You should use a flag when you're referring to a country or region, for example when you have an e-commerce website and are just distributing in certain areas. But languages do not have flags associated and then should not be used in language selectors.
Check that the example in the GH thread has Spanish as one of their choices and has the Spanish flag. Spanish is talked in a lot of countries including Spain, but also Spain has 4 different official languages in its own state territory. So, there exists es_ES, es_MX, es_PE but also es_ES and ca_ES. What flag should we paint in each case?
I've seen this mistake soo many times...
I accidently changed languages in my phone to Arabic on android. It uses no icons to display languages, when a language is chosen all the options changed to the localized Arabic names.
I think the only logical solution is to display the options in the language, eh Arabic in Arabic letters, English in English letters etc.
But icons would still be useful.
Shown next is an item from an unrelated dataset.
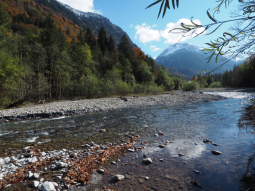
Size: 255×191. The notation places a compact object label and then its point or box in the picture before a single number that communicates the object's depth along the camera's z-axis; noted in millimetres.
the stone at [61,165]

But there isn't a universally accepted icon for any language.
And yes, do not include any icons whatsoever. Text only. A standard for visual depiction of languages is not going to come any time soon, and flags are completely unsuitable for the purpose.
For each language, show name of language in that language + name of language in currently selected language.
Languages are hard.
So just use the language code for languages?
there are far fewer format options than countries, so this is an exercise in frustration
(*en_SE.UTF-8 btw)
That said, this particular issue should not have been turned into a state-politics issue. The element in question seems to be a language selection rather than a country selection, so the very first argument ("TaiWan flag should not be placed along with other REAL country flags") is a bad one regardless of how you think of Taiwan's political status.
I also agree with another commenter that said the maintainer dealt with this really well. Kudos to them!
But filing tickets demanding to remove something from a CSS library because it "isn't a real country" definitely is a political statement. Which, for me, is always very unwelcome, but quite mundane at this point.
Not people focused on the purpose of the repo.
Languages are already quite political, but maps and all their borders and city names are much worse. Some borders are disputed and both sides have made the distribution of maps with the "wrong" borders illegal, the Catalans hate to see the Spanish names of their towns used in the Spanish version of the website, sometimes borders are moving fast and the inhabitants of newly founded countries usually feel really strong about the correct representation on every single map in the world, and even if you use maps without borders or labels at all, it could be illegal to plot some kind of harmless data on it, like wind speeds that have not been published by the country's authorities.
Stuff like this inevitably floods the inboxes of a lot of companies, so I'm not surprised at all to see it happen on GitHub.
It’s an entirely separate issue from the flag, but the developer technically should label the languages “Chinese (China)” and “Chinese (Taiwan)” in the dropdown instead, to better correspond to the flags.
Whilst I understand you didn't mean to start a political debate, you have made a political choice by using the Taiwan so it's unfair to blame others for "bringing politics into it" just because you don't have understanding on the subject.
> "No one can deny that it [Taiwan] owns a flag."
1 Billion Chinese people would like a word with you.
Or rather, how Ukraine's would feel, doesn't it make more sense that way around?
> You've made a political choice by using the Taiwan flag in the first place so don't blame others for "bringing politics into it" just because you don't have understanding on the subject.
There's a country called Taiwan, it has a flag, it's flag was put next to the name of the country. Where's the politics?
That's my point.
You think there is no politics between China and Taiwan?
Disagreement is not hate. I do not agree with the person who wants to get rid of the Taiwanese flag since as far as I'm concerned Taiwan is a country but I do not hate him for his request.
Please don't use the word hate for these purposes as all that does is downplay cases of real hate.
> TaiWan is not a country, is essentially a province of China. currently it's a district because of some history reasons. > So, TaiWan flag should not be placed along with other REAL country flags, It's a big misleading to website visitors.
This is not just a disagreement.
That was one of the many really terrible ideas that we've had. In the US we say "It's the Economy, Stupid" to represent the idea that, when the economy is doing well, people are happy with the government. And then we helped give China decades of incredible economic growth, but somehow expected that the result would be Chinese citizens being unhappy with their government?!
But... "Fuck off" would also have been very reasonable.
I guess in this case the contributors were Taiwanese and decide to use that flag.